What needs to be done. Count the lines in the rows below that contain the string "label". Reply with the number alone.

————————

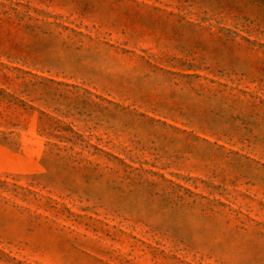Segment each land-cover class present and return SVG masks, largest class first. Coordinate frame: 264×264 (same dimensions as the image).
Masks as SVG:
<instances>
[{"label":"rangeland","instance_id":"1","mask_svg":"<svg viewBox=\"0 0 264 264\" xmlns=\"http://www.w3.org/2000/svg\"><path fill=\"white\" fill-rule=\"evenodd\" d=\"M0 264H264V0H0Z\"/></svg>","mask_w":264,"mask_h":264}]
</instances>
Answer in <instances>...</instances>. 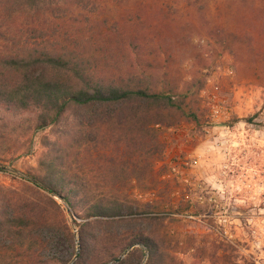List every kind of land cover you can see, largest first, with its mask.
Listing matches in <instances>:
<instances>
[{
  "label": "rangeland",
  "instance_id": "obj_1",
  "mask_svg": "<svg viewBox=\"0 0 264 264\" xmlns=\"http://www.w3.org/2000/svg\"><path fill=\"white\" fill-rule=\"evenodd\" d=\"M57 1L31 16L21 1L0 0V59L20 51L25 27L34 26L38 34L99 63L102 81L146 83L144 70L153 74L158 89L197 92V123L177 114L171 127L158 129L164 153L154 166L157 186L142 190L144 185L132 180L127 195L134 203L189 206L184 215L193 217L182 216L164 229L189 246L180 251L179 263L264 264V0ZM33 119L23 114L15 121L27 129ZM23 132L0 148L6 157L0 162V191L23 189L22 179L33 188L28 174L38 170L60 134L47 128L22 138ZM119 136L115 124L101 126L97 145L86 141L56 148L69 156L71 174L82 182L113 184L117 180L93 179L88 172L107 167L103 155ZM24 140H31L29 150ZM95 152L102 156L96 163ZM51 198L59 208L51 206L50 215L60 222L61 215L74 235V248L60 231L48 232L46 256L72 263L78 237L73 224L82 221L64 201Z\"/></svg>",
  "mask_w": 264,
  "mask_h": 264
},
{
  "label": "trees",
  "instance_id": "obj_2",
  "mask_svg": "<svg viewBox=\"0 0 264 264\" xmlns=\"http://www.w3.org/2000/svg\"><path fill=\"white\" fill-rule=\"evenodd\" d=\"M18 1L31 16H40L45 6L58 3ZM23 32L26 38L21 50L0 59V148L22 129L25 130L22 138L30 130L35 133L47 128L60 134L51 152L40 159L38 170L28 174L36 183L33 188L27 187L22 179L23 189L0 191V264L70 263L71 260L46 256L48 232L60 231L74 248V235L61 215V222L50 215L51 206L59 208L52 196L62 198L72 216L82 221L80 224L74 221L80 244L74 264H109L134 245L147 250L145 264H181L178 255L189 246L180 245L164 229L166 224L184 216L193 217L184 215L188 214L189 206L134 203L127 193L132 180L138 186L143 184L142 190L157 186L154 166L164 153L158 129L171 127L170 120L177 114L197 123L201 116L193 97L198 93H192L191 88L182 92L175 88L158 89L153 84V74L144 70L146 83L102 81L97 71L99 63L85 59V53H77L62 41L38 34L34 26L25 27ZM23 114L34 117L27 129L22 128L23 121H15ZM112 124L120 136L114 149L103 155L107 167L87 172L94 173L93 179L106 182L125 179L127 183H84L77 173L71 174L73 163H68L69 156L56 147L82 146L86 141L97 145L101 126ZM122 133L130 137L127 139ZM22 144L29 150L31 140ZM4 157L5 154L0 155V162H5ZM101 157L95 152L92 162ZM28 190L33 194L35 191V195L22 194ZM162 207L170 210L162 211ZM140 225L148 229L139 228ZM144 257L142 248H134L119 264H142Z\"/></svg>",
  "mask_w": 264,
  "mask_h": 264
},
{
  "label": "water",
  "instance_id": "obj_3",
  "mask_svg": "<svg viewBox=\"0 0 264 264\" xmlns=\"http://www.w3.org/2000/svg\"><path fill=\"white\" fill-rule=\"evenodd\" d=\"M29 179V178H28ZM30 180V179H29ZM31 181V183H33L34 185L36 184L34 181H32V180H30ZM60 201H62L63 202V199L62 198H60V197H57ZM69 211H70V209H69ZM73 226L75 227V225L73 224ZM75 242H76V253H75V257H74V261H76L77 260V258H78V255H79V253H80V244H79V240H78V237L75 235ZM134 248H142L143 250H144V253H145V257H144V261H143V264L147 261V258H148V252H147V250L143 247V246H141V245H134V246H132V247H130L128 250H126L122 255H120V257L118 258V259H116L115 261H113V262H111V263H109V264H119L127 255H128V253L130 252V251H132ZM73 261V262H74ZM73 262L72 263H70V264H73Z\"/></svg>",
  "mask_w": 264,
  "mask_h": 264
}]
</instances>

————————

Finished task. 4